Segment Start: Material for this exercise

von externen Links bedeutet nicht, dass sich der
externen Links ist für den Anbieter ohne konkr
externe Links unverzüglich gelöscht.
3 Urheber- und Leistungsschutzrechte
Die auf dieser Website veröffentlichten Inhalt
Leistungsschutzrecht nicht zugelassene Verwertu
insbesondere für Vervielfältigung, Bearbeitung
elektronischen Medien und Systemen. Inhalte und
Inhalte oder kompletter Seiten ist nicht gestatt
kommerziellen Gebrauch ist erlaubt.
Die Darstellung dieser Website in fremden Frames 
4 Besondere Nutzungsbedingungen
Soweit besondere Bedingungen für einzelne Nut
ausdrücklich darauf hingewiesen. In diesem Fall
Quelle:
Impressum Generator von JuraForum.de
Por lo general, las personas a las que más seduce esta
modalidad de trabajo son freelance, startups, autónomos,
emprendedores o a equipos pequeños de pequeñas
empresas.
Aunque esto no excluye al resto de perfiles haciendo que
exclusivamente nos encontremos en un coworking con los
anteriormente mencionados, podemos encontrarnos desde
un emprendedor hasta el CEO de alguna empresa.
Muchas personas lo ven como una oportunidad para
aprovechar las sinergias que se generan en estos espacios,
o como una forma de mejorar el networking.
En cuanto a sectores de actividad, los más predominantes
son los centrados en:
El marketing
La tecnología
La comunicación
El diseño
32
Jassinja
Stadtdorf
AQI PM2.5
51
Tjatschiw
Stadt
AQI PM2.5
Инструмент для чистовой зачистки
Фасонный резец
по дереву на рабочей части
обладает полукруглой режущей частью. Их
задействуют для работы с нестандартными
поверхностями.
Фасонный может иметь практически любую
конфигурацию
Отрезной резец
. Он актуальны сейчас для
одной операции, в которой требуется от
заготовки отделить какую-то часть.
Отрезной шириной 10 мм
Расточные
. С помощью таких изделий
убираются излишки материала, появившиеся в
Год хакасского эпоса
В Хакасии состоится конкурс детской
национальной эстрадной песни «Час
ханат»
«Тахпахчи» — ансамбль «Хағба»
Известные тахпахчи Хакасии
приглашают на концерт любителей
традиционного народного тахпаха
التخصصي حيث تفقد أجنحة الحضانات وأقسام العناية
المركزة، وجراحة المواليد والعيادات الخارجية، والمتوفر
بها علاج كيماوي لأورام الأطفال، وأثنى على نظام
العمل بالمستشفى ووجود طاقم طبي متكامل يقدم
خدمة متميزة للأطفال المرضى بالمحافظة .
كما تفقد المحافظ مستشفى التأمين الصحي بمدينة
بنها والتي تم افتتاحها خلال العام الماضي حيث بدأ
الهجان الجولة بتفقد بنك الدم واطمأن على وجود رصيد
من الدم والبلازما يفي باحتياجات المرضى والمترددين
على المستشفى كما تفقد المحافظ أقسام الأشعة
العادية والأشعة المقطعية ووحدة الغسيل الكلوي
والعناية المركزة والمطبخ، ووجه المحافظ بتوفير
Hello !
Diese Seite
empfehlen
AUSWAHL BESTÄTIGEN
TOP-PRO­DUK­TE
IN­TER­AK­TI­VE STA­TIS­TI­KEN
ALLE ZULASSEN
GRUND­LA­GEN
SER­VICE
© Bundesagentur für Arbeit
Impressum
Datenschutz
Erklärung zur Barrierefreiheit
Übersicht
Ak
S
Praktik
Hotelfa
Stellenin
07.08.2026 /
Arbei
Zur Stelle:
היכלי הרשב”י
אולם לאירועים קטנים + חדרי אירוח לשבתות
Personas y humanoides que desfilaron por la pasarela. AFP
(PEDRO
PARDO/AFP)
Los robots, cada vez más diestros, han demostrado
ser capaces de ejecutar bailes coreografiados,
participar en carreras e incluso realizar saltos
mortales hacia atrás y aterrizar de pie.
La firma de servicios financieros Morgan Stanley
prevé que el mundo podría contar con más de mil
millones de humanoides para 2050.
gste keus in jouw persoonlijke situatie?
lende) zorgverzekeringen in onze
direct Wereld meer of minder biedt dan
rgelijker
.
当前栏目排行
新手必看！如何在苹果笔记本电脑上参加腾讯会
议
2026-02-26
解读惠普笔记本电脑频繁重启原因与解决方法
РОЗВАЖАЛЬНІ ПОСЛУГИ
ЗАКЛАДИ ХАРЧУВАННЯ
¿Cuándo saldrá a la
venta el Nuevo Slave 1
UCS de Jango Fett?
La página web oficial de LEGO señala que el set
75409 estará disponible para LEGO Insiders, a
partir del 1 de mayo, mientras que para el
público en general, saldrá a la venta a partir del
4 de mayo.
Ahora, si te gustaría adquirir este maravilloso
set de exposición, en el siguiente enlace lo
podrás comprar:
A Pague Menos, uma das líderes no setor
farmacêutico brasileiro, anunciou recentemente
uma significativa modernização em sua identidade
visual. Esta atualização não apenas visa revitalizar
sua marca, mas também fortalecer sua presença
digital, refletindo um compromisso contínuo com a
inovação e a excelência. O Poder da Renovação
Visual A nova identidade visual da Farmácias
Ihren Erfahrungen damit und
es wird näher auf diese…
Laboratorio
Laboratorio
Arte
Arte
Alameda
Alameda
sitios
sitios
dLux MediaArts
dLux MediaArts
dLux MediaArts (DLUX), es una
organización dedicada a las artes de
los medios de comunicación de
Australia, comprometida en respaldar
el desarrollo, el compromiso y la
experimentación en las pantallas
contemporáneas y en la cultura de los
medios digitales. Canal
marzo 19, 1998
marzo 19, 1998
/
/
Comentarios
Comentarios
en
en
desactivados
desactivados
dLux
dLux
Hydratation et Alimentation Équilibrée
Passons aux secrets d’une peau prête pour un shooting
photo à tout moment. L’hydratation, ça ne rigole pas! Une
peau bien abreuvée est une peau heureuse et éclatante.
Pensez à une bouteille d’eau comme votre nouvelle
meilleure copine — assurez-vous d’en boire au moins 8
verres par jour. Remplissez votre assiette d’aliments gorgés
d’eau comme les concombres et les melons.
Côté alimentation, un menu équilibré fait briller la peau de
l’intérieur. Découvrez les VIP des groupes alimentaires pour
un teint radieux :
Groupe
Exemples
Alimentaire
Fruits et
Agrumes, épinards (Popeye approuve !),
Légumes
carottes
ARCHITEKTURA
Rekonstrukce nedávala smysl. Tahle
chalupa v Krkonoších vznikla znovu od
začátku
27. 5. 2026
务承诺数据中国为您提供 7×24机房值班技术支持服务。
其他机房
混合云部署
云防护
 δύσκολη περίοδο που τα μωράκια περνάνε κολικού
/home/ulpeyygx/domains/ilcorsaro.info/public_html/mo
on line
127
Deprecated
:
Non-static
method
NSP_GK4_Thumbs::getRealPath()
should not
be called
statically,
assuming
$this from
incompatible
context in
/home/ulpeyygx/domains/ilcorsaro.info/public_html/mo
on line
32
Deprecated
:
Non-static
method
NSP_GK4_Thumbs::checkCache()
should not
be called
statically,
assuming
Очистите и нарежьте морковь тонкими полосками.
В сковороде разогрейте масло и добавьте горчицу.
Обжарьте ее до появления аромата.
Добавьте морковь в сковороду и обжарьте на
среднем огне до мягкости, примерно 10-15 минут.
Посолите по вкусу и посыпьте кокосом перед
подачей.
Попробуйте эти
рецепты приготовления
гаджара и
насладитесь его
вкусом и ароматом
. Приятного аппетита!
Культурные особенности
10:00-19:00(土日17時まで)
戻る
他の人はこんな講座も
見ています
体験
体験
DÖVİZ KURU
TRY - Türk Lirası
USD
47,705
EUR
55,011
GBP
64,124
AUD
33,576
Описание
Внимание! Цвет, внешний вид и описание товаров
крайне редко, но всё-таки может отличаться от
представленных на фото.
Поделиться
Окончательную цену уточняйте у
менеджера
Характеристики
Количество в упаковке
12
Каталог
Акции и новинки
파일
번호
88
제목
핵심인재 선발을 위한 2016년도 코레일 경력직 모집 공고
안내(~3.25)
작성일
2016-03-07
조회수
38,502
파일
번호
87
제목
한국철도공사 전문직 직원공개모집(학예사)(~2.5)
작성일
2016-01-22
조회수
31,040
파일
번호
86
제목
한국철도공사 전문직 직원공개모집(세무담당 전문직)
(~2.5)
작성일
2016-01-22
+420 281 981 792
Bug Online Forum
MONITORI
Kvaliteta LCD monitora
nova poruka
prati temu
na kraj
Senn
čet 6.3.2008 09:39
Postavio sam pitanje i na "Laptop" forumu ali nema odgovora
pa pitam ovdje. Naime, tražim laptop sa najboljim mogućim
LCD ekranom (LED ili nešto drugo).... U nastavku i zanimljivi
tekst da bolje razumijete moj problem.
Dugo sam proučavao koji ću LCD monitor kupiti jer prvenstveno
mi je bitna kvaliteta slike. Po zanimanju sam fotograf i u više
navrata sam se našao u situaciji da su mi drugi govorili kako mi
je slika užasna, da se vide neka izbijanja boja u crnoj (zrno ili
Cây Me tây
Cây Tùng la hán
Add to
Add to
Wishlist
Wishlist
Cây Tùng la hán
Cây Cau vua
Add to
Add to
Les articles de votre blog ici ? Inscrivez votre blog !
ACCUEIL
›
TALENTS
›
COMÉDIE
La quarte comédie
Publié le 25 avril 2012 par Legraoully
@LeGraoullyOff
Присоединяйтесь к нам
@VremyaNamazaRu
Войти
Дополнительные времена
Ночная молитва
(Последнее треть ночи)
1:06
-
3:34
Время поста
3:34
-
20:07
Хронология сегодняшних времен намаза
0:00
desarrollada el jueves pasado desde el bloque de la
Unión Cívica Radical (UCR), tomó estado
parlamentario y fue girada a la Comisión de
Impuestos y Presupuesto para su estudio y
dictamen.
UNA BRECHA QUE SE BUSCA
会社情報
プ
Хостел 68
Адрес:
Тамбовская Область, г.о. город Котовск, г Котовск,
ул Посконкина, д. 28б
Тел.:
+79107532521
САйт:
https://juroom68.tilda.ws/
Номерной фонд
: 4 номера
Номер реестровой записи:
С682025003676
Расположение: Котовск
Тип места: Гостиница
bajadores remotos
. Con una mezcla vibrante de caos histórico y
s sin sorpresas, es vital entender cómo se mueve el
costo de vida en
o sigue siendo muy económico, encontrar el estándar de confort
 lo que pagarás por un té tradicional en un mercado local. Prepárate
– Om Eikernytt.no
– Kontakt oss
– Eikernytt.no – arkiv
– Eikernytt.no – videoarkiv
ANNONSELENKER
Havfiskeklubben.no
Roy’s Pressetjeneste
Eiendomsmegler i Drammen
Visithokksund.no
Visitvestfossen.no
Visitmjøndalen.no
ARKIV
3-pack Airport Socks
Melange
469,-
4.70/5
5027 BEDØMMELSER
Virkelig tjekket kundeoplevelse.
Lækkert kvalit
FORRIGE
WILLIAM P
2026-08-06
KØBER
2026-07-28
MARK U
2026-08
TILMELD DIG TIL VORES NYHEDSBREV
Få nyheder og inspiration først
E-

Segment End: Material for this exercise

▶ _Goal of the exercise_
The first line of the entries above marks where to begin; repeat each line exactly through the one that contains "Por lo general, las", and include that line.

▶ _Response area_
von externen Links bedeutet nicht, dass sich der
externen Links ist für den Anbieter ohne konkr
externe Links unverzüglich gelöscht.
3 Urheber- und Leistungsschutzrechte
Die auf dieser Website veröffentlichten Inhalt
Leistungsschutzrecht nicht zugelassene Verwertu
insbesondere für Vervielfältigung, Bearbeitung
elektronischen Medien und Systemen. Inhalte und
Inhalte oder kompletter Seiten ist nicht gestatt
kommerziellen Gebrauch ist erlaubt.
Die Darstellung dieser Website in fremden Frames 
4 Besondere Nutzungsbedingungen
Soweit besondere Bedingungen für einzelne Nut
ausdrücklich darauf hingewiesen. In diesem Fall
Quelle:
Impressum Generator von JuraForum.de
Por lo general, las personas a las que más seduce esta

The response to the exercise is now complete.